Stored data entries
%%
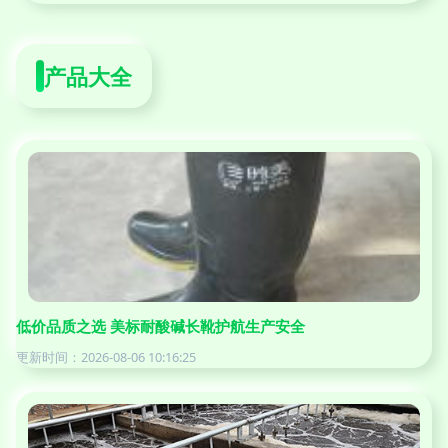
产品大全
低价品质之选 美标耐酸碱长靴护航生产安全
更新时间：2026-08-06 10:16:25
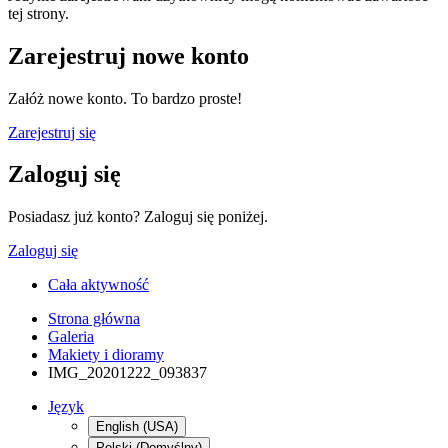
tej strony.
Zarejestruj nowe konto
Załóż nowe konto. To bardzo proste!
Zarejestruj się
Zaloguj się
Posiadasz już konto? Zaloguj się poniżej.
Zaloguj się
Cała aktywność
Strona główna
Galeria
Makiety i dioramy
IMG_20201222_093837
Język
English (USA)
Polski (Domyślny)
%%
> _Directive_: Output the entries exactly as they appear, with no pictures included.

> _Task answer_:
产品大全
低价品质之选 美标耐酸碱长靴护航生产安全
更新时间：2026-08-06 10:16:25
tej strony.
Zarejestruj nowe konto
Załóż nowe konto. To bardzo proste!
Zarejestruj się
Zaloguj się
Posiadasz już konto? Zaloguj się poniżej.
Zaloguj się
Cała aktywność
Strona główna
Galeria
Makiety i dioramy
IMG_20201222_093837
Język
English (USA)
Polski (Domyślny)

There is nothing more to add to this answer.